Async Benchmarks Index Mar 22, 2021

I don’t understand performance characteristics of “async” programming when applied to typical HTTP based web applications. Let’s say we have a CRUD app with a relational database, where a typical request results in N queries to the database and transfers M bytes over the network. How much (orders of magnitude?) faster/slower would an “async” solution be in comparison to a “threaded” solution?

In this live post, I am collecting the benchmarks that help to shed the light on this and related questions. Note that I am definitely not the right person to do this work, so, if there is a better resource, I’ll gladly just use that instead. Feel free to send pull requests with benchmarks! Every benchmark will be added, but some might go to the rejected section.

I am interested in understanding differences between several execution models, regardless of programming language:

Threads:: Good old POSIX threads, as implemented on modern Linux.
Stackful Coroutines: M:N threading, which expose the same programming model as threads, but are implemented by multiplexing several user-space coroutines over a single OS-level thread. The most prominent example here is Go
Stackless Coroutines: In this model, each concurrent computation is represented by a fixed-size state machine which reacts to events. This model often uses async / await syntax for describing and composing state machines using standard control flow constructs.
Threads With Cooperative Scheduling: This is a mostly hypothetical model of OS threads with an additional primitive for directly switching between two threads of the same process. It is not implemented on Linux (see this presentation for some old work towards that). It is implemented on Windows under the “fiber” branding.

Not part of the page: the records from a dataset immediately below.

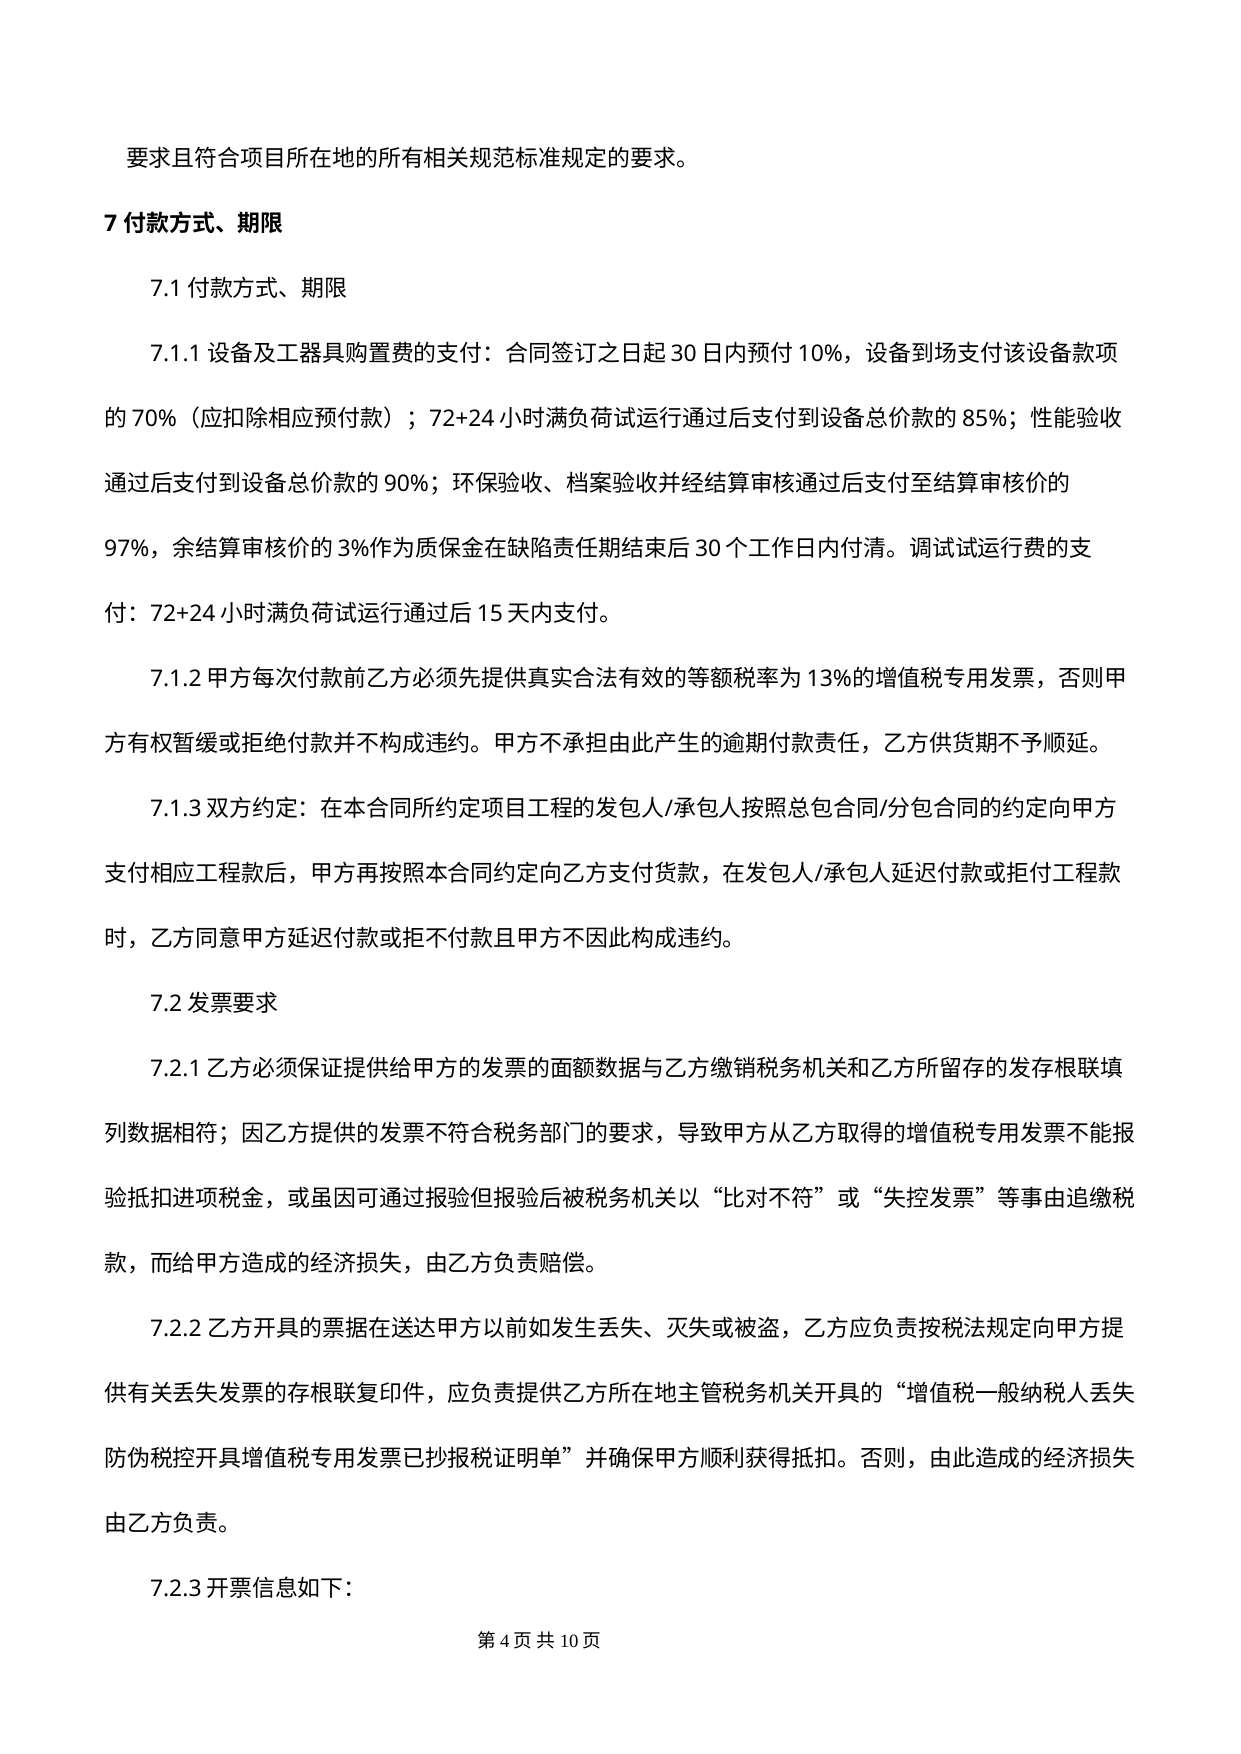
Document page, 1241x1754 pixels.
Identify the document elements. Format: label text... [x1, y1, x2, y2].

text 7.2.1乙方必须保证提供给甲方的发票的面额数据与乙方缴销税务机关和乙方所留存的发存根联填列数据相符；因乙方提供的发票不符合税务部门的要求，导致甲方从乙方取得的增值税专用发票不能报验抵扣进项税金，或虽因可通过报验但报验后被税务机关以“比对不符”或“失控发票”等事由追缴税款，而给甲方造成的经济损失，由乙方负责赔偿。 [104, 1034, 1136, 1294]
text 7.2.3开票信息如下： [104, 1554, 1136, 1619]
text 7 付款方式、期限 [104, 189, 1136, 254]
text 7.1.1 设备及工器具购置费的支付：合同签订之日起30日内预付10%，设备到场支付该设备款项的70%（应扣除相应预付款）；72+24小时满负荷试运行通过后支付到设备总价款的85%；性能验收通过后支付到设备总价款的90%；环保验收、档案验收并经结算审核通过后支付至结算审核价的97%，余结算审核价的3%作为质保金在缺陷责任期结束后30个工作日内付清。调试试运行费的支付：72+24小时满负荷试运行通过后15天内支付。 [104, 319, 1136, 644]
text 7.1付款方式、期限 [104, 254, 1136, 319]
text 7.2.2 乙方开具的票据在送达甲方以前如发生丢失、灭失或被盗，乙方应负责按税法规定向甲方提供有关丢失发票的存根联复印件，应负责提供乙方所在地主管税务机关开具的“增值税一般纳税人丢失防伪税控开具增值税专用发票已抄报税证明单”并确保甲方顺利获得抵扣。否则，由此造成的经济损失由乙方负责。 [104, 1294, 1136, 1554]
text 7.2发票要求 [104, 969, 1136, 1034]
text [126, 124, 1136, 189]
text 7.1.3双方约定：在本合同所约定项目工程的发包人/承包人按照总包合同/分包合同的约定向甲方支付相应工程款后，甲方再按照本合同约定向乙方支付货款，在发包人/承包人延迟付款或拒付工程款时，乙方同意甲方延迟付款或拒不付款且甲方不因此构成违约。 [104, 774, 1136, 969]
text 7.1.2甲方每次付款前乙方必须先提供真实合法有效的等额税率为13%的增值税专用发票，否则甲方有权暂缓或拒绝付款并不构成违约。甲方不承担由此产生的逾期付款责任，乙方供货期不予顺延。 [104, 644, 1136, 774]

I am also interested in Rust’s specific implementation of stackless coroutines

Benchmarks

https://github.com/jimblandy/context-switch

This is a micro benchmark comparing the cost of primitive operations of threads and stackless as implemented in Rust coroutines. Findings:

Thread creation is order of magnitude slower
Threads use order of magnitude more RAM.
IO-related context switches take the same time
Thread-to-thread context switches (channel sends) take the same time, if threads are pinned to one core. This is surprising to me. I’d expect channel send to be significantly more efficient for either stackful or stackless coroutines.
Thread-to-thread context switches are order of magnitude slower if there’s no pinning
Threads hit non-memory resource limitations quickly (it’s hard to spawn > 50k threads).

https://github.com/jkarneges/rust-async-bench

Micro benchmark which compares Rust’s implementation of stackless coroutines with a manually coded state machine. Rust’s async/await turns out to not be zero-cost, pure overhead is about 4x. The absolute numbers are still low though, and adding even a single syscall of work reduces the difference to only 10%

https://matklad.github.io/2021/03/12/goroutines-are-not-significantly-smaller-than-threads.html

This is a micro benchmark comparing just the memory overhead of threads and stackful coroutines as implemented in Go. Threads are “times”, but not “orders of magnitude” larger.

https://calpaterson.com/async-python-is-not-faster.html

Macro benchmark which compares many different Python web frameworks. The conclusion is that async is worse for both latency and throughput. Note two important things. First, the servers are run behind a reverse proxy (nginx), which drastically changes IO patterns that are observed by the server. Second, Python is not the fastest language, so throughput is roughly correlated with the amount of C code in the stack.

There is also a rebuttal post.

Rejected Benchmarks

https://matej.laitl.cz/bench-actix-rocket/

This is a macro benchmark comparing performance of sync and async Rust web servers. This is the kind of benchmark I want to see, and the analysis is exceptionally good. Sadly, a big part of the analysis is fighting with unreleased version of software and working around bugs, so I don’t trust that the results are representative.

https://www.techempower.com/benchmarks/

This is a micro benchmark that pretends to be a macro benchmark. The code is overly optimized to fit a very specific task. I don’t think the results are easily transferable to real-world applications. At the same time, lack of the analysis and the “macro” scale of the task itself doesn’t help with building a mental model for explaining the observed performance.

https://inside.java/2020/08/07/loom-performance

The opposite of a benchmark actually. This post gives a good theoretical overview of why async might lead to performance improvements. Sadly, it drops the ball when it comes to practice:

millions of user-mode threads instead of the meager thousands the OS can support.

What is the limiting factor for OS threads?